Christmas 1948 my brother Kurt came to visit. He had gone to West Germany in the summer of 1948. We thought about whether Karl should return with him to Hannover. My brother was being retrained at a construction site and lived in a bunker. No sooner said than done. After Christmas they left. However, they did not take me with them. It was too uncertain. Now I was once again alone. But within two months they returned for me. The journey was an adventure because the zone border had to be crossed illegally. But at that time there was no shooting. The crossing was at night, even across a river. Once we were caught, but after awhile we were released, because the men had west passes. I will never forget how tired and cold we were when we arrived in Hannover. I was allowed to move into the bunker with them. Between the three of us we had a room that measured two meters by three meters with two beds, one on top of the other, a table and two stools. Naturally, there was no daylight, but it was warm. This was our beginning in the west. And here we could eat as much as we wished. Here there was enough bread and syrup, too. Good bread with syrup still tastes good today. Karl had the good luck to find work. And he had recovered from his imprisonment. After a half year we had a chance to move together with Kurt into a half-destroyed house at Göttingerstraße 46. We had a room on the fourth floor to rebuild. It was a very modest beginning. For furniture we had a wooden bed with a straw mattress and a table, both roughly put together by a construction carpenter. And there were two three-legged chairs. In the ruins we found an old cookstove, also with three legs. For a long time that was our only way to cook. For Kurt there was another mattress and a small shelf. We were glad to have daylight, a roof over our heads and enough to eat. I wrote to our parents: "We have everything we need." How easily pleased we had become since the end of the war.

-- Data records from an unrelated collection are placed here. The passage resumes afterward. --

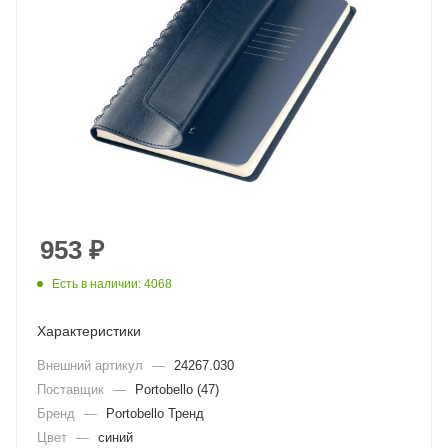
953
₽
Есть в наличии: 4068
Характеристики
Внешний артикул
—
24267.030
Поставщик
—
Portobello (47)
Бренд
—
Portobello Тренд
Цвет
—
синий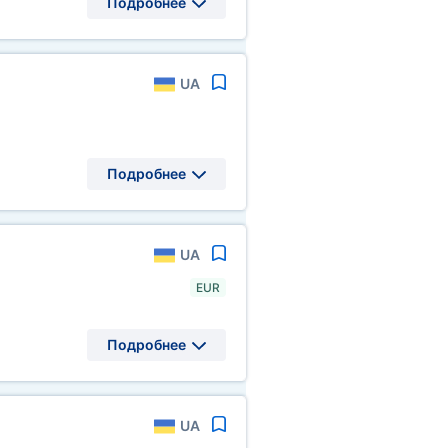
Подробнее
UA
Подробнее
UA
EUR
Подробнее
UA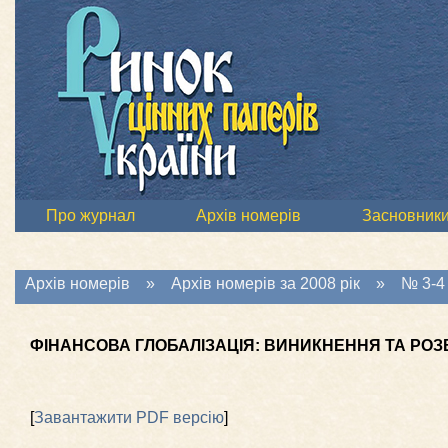
Про журнал
Архів номерів
Засновник
Архів номерів
»
Архів номерів за 2008 рік
»
№ 3-4 
ФІНАНСОВА ГЛОБАЛІЗАЦІЯ: ВИНИКНЕННЯ ТА РО
[
Завантажити PDF версію
]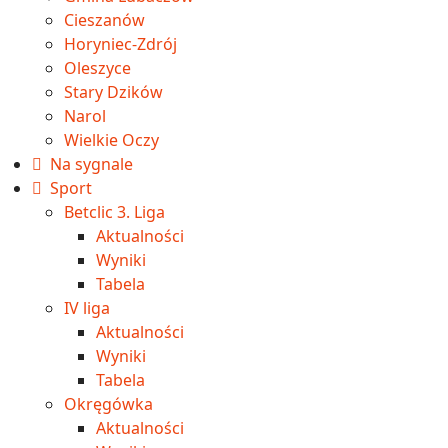
Cieszanów
Horyniec-Zdrój
Oleszyce
Stary Dzików
Narol
Wielkie Oczy
Na sygnale
Sport
Betclic 3. Liga
Aktualności
Wyniki
Tabela
IV liga
Aktualności
Wyniki
Tabela
Okręgówka
Aktualności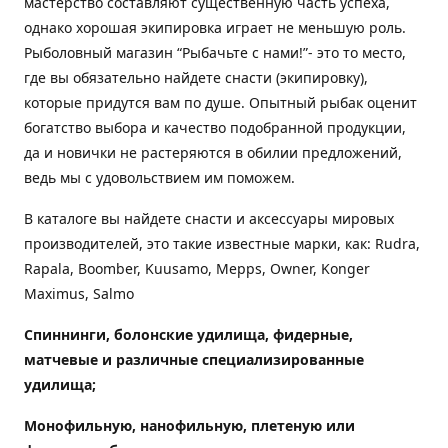
мастерство составляют существенную часть успеха,
однако хорошая экипировка играет не меньшую роль.
Рыболовный магазин “Рыбачьте с нами!”- это то место,
где вы обязательно найдете снасти (экипировку),
которые придутся вам по душе. Опытный рыбак оценит
богатство выбора и качество подобранной продукции,
да и новички не растеряются в обилии предложений,
ведь мы с удовольствием им поможем.
В каталоге вы найдете снасти и аксессуары мировых
производителей, это такие известные марки, как: Rudra,
Rapala, Boomber, Kuusamo, Mepps, Owner, Konger
Maximus, Salmo
Спиннинги, болонские удилища, фидерные,
матчевые и различные специализированные
удилища
;
Монофильную, нанофильную, плетеную или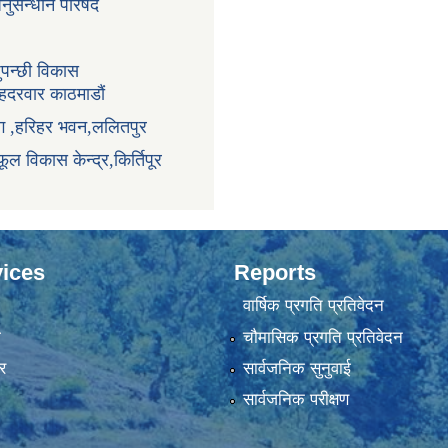
अनुसन्धान परिषद
ुपन्छी विकास
ंहदरवार काठमाडौं
ाग ,हरिहर भवन,ललितपुर
ूल विकास केन्द्र,किर्तिपूर
ices
Reports
वार्षिक प्रगति प्रतिवेदन
ा
चौमासिक प्रगति प्रतिवेदन
र
सार्वजनिक सुनुवाई
सार्वजनिक परीक्षण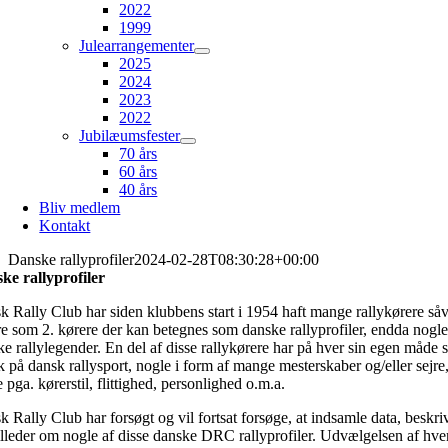
2022
1999
Julearrangementer
2025
2024
2023
2022
Jubilæumsfester
70 års
60 års
40 års
Bliv medlem
Kontakt
Danske rallyprofiler
2024-02-28T08:30:28+00:00
ke rallyprofiler
 Rally Club har siden klubbens start i 1954 haft mange rallykørere såv
re som 2. kørere der kan betegnes som danske rallyprofiler, endda nogl
e rallylegender. En del af disse rallykørere har på hver sin egen måde s
k på dansk rallysport, nogle i form af mange mesterskaber og/eller sejre
 pga. kørerstil, flittighed, personlighed o.m.a.
 Rally Club har forsøgt og vil fortsat forsøge, at indsamle data, beskri
illeder om nogle af disse danske DRC rallyprofiler. Udvælgelsen af hv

We lived there on Göttingerstraße for twelve years. Gradually we accumulated furniture and other things. Apartments were still short in supply. Finally in 1961 we had our first real residence, a two-room apartment, even with a bath and a balcony, in Hainholz. We lived there for ten years. By this time Karl was employed at the Veterinary University. That was how we were able in 1971 to get a larger apartment in Hannover-Bemerode. We had had our Thomas since 1965 and for that reason were glad to have more room. Here on the edge of the city we were comfortable. We still live here in Bemerode and hope to spend our last years here, too.
I will close my account with the following sentences. It was not a good time for us under the Russians and Poles. We can look back with gratitude, that we survived all those privations and fears. It was not easy. So many people lost their lives and so many suffered more than we did. So many young people who had never really lived. We must never forget.